■ **EXERCISE DESCRIPTION**:
Your task is to copy every line below that contains the word "Gorakhpur".

Dataset excerpts:
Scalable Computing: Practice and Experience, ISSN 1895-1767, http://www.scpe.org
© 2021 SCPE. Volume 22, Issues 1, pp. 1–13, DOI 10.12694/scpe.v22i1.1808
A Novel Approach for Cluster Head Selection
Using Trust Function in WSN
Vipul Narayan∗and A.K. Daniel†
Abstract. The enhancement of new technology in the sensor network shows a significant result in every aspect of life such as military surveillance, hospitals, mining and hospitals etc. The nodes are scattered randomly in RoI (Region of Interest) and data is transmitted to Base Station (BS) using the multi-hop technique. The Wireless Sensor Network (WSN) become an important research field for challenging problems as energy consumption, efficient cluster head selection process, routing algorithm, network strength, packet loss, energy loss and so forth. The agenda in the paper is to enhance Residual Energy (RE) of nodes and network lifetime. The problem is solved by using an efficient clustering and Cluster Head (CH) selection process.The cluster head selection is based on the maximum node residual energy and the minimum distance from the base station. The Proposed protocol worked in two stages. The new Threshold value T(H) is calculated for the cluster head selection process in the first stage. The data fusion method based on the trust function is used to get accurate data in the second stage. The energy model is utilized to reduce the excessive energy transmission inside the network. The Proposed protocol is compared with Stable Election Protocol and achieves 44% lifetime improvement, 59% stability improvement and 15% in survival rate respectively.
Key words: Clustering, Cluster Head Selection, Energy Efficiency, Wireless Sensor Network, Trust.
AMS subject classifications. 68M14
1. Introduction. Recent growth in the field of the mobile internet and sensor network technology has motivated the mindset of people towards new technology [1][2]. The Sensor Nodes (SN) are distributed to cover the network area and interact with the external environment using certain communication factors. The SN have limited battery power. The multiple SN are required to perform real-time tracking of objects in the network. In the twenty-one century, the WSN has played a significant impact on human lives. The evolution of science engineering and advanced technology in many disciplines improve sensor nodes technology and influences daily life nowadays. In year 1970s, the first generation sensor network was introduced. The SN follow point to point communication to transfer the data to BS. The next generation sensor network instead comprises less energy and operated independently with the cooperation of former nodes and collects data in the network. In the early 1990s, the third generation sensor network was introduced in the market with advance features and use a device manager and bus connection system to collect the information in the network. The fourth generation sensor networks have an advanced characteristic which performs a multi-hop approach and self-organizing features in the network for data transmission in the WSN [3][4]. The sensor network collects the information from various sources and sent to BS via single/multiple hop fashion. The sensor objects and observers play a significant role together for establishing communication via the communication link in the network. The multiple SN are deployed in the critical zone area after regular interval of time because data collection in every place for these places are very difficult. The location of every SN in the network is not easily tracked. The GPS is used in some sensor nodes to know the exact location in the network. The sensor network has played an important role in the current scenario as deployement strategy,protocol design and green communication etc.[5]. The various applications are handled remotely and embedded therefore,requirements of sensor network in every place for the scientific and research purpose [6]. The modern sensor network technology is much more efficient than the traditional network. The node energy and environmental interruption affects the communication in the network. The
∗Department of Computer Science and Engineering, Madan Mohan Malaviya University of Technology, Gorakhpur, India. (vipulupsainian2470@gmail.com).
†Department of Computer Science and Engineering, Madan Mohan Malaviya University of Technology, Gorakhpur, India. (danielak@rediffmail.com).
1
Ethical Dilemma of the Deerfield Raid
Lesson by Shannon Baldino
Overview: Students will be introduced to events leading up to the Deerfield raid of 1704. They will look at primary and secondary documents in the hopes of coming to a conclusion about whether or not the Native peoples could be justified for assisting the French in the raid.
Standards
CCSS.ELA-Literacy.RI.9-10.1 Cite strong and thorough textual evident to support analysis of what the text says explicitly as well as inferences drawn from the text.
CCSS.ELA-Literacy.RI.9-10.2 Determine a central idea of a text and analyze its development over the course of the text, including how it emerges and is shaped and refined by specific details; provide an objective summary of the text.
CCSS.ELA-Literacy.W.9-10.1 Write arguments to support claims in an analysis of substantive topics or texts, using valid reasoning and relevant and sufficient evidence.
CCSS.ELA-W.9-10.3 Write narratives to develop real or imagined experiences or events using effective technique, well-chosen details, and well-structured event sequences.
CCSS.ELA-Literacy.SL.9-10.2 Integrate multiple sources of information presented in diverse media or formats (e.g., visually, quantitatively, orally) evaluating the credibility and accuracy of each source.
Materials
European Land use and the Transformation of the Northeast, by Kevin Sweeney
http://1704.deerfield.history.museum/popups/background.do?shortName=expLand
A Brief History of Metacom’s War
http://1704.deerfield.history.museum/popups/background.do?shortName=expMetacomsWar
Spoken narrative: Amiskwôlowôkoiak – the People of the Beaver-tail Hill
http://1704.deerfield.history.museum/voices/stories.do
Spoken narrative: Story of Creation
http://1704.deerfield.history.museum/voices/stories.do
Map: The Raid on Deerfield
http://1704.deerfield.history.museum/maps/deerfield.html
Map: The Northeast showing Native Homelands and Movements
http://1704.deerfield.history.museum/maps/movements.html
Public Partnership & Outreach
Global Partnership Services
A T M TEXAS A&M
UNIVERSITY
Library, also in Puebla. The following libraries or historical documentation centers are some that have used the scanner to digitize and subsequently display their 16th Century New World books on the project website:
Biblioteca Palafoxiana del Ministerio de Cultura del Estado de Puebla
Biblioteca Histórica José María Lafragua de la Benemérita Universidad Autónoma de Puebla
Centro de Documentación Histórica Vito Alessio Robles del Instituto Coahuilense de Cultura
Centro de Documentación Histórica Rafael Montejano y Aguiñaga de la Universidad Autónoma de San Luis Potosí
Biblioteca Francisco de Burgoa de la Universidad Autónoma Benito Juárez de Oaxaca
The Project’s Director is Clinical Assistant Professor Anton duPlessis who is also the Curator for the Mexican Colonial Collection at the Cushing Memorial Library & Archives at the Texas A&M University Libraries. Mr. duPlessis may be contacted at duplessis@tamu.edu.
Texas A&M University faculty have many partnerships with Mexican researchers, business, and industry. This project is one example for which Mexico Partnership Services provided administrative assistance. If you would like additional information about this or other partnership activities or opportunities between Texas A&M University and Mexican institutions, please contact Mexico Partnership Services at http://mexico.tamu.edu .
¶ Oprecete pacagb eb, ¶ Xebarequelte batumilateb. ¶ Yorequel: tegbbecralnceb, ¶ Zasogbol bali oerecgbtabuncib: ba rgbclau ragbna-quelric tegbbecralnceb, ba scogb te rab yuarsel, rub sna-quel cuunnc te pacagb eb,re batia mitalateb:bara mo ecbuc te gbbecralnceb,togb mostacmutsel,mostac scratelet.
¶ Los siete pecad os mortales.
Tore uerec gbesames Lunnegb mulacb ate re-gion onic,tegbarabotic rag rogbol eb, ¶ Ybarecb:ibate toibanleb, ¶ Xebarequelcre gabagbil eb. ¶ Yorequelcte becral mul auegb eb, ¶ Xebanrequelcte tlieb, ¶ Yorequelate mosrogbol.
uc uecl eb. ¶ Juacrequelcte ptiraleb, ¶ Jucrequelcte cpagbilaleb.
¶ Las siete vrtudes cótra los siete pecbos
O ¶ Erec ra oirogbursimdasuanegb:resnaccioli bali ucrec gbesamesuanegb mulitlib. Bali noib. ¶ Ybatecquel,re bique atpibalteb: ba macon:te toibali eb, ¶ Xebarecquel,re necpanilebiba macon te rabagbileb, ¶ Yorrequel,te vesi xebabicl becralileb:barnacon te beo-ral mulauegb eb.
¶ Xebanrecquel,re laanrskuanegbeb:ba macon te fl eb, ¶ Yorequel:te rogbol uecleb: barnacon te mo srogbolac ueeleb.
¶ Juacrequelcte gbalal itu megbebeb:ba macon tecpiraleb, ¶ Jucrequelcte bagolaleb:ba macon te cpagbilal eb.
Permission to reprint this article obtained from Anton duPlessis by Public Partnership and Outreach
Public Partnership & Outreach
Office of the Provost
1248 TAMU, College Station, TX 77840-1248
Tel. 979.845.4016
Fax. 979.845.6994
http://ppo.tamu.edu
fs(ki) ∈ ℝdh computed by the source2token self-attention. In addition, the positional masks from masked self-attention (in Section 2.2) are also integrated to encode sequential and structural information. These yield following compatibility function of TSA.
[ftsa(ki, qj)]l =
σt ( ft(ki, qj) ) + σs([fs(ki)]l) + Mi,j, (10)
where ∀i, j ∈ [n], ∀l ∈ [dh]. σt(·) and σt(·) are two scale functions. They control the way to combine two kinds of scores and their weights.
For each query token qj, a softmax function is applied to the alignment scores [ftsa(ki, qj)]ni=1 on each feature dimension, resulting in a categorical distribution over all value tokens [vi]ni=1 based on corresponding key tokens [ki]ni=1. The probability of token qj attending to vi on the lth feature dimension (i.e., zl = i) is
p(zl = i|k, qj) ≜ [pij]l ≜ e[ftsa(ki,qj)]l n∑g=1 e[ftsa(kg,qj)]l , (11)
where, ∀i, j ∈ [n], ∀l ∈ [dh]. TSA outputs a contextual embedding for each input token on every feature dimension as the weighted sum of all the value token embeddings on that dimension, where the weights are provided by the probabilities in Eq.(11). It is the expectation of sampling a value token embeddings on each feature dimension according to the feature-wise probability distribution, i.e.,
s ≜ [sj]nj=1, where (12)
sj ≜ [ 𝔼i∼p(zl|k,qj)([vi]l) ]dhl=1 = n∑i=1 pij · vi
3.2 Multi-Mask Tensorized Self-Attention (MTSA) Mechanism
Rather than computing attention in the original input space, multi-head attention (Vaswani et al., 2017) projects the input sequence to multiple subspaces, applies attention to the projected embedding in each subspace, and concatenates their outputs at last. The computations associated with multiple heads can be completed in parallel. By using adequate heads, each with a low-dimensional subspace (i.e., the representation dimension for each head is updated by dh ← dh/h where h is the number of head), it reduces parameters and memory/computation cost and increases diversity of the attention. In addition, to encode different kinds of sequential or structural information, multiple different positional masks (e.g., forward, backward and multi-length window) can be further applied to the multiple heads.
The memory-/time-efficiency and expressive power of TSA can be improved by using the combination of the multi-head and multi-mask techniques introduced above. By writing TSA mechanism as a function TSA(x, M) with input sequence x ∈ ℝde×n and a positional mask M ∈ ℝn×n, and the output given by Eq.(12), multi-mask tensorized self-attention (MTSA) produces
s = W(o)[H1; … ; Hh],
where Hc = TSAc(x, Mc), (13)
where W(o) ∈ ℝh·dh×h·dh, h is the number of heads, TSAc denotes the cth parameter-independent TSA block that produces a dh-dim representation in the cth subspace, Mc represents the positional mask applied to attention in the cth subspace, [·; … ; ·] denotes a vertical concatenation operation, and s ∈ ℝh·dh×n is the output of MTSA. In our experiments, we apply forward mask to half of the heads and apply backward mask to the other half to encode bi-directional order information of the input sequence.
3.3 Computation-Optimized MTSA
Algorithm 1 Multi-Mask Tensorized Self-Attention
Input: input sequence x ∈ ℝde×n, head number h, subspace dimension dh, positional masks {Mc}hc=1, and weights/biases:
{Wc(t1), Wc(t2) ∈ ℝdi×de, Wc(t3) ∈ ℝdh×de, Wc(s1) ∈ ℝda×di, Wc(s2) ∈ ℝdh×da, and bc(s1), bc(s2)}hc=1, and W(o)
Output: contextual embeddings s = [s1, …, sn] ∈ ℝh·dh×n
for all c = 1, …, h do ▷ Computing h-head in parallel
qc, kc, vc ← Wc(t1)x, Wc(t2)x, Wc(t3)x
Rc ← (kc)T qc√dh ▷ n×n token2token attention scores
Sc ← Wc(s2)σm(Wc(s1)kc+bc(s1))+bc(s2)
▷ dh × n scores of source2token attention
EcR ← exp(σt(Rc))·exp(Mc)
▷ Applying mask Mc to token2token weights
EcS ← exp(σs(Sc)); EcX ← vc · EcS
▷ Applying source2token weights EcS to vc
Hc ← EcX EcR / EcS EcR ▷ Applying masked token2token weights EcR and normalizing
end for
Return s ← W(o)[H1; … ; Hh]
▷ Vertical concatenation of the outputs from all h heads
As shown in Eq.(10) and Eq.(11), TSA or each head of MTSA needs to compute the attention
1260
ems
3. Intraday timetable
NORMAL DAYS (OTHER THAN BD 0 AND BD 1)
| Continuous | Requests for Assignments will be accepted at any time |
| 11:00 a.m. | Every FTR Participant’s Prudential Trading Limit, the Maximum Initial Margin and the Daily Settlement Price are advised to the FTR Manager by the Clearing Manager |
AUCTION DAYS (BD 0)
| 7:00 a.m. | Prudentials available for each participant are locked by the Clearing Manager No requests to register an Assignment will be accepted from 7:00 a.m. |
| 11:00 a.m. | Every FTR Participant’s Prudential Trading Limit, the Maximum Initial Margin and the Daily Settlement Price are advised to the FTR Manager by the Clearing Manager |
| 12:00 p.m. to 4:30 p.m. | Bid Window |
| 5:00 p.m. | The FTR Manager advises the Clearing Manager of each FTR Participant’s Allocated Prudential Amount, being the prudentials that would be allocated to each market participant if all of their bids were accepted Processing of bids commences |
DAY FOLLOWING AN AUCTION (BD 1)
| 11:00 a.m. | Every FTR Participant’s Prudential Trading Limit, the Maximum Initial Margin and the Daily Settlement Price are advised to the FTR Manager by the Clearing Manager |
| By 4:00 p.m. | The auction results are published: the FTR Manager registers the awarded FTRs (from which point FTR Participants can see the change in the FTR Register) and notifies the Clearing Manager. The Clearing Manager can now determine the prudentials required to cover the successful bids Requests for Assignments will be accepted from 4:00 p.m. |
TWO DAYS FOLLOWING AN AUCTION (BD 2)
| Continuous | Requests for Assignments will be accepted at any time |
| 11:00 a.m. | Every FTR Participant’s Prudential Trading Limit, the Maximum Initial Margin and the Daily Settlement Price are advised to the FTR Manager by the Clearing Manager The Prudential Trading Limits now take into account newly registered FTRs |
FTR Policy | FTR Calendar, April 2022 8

■ **RESPONSE FOR THIS EXERCISE**:
∗Department of Computer Science and Engineering, Madan Mohan Malaviya University of Technology, Gorakhpur, India. (vipulupsainian2470@gmail.com).
†Department of Computer Science and Engineering, Madan Mohan Malaviya University of Technology, Gorakhpur, India. (danielak@rediffmail.com).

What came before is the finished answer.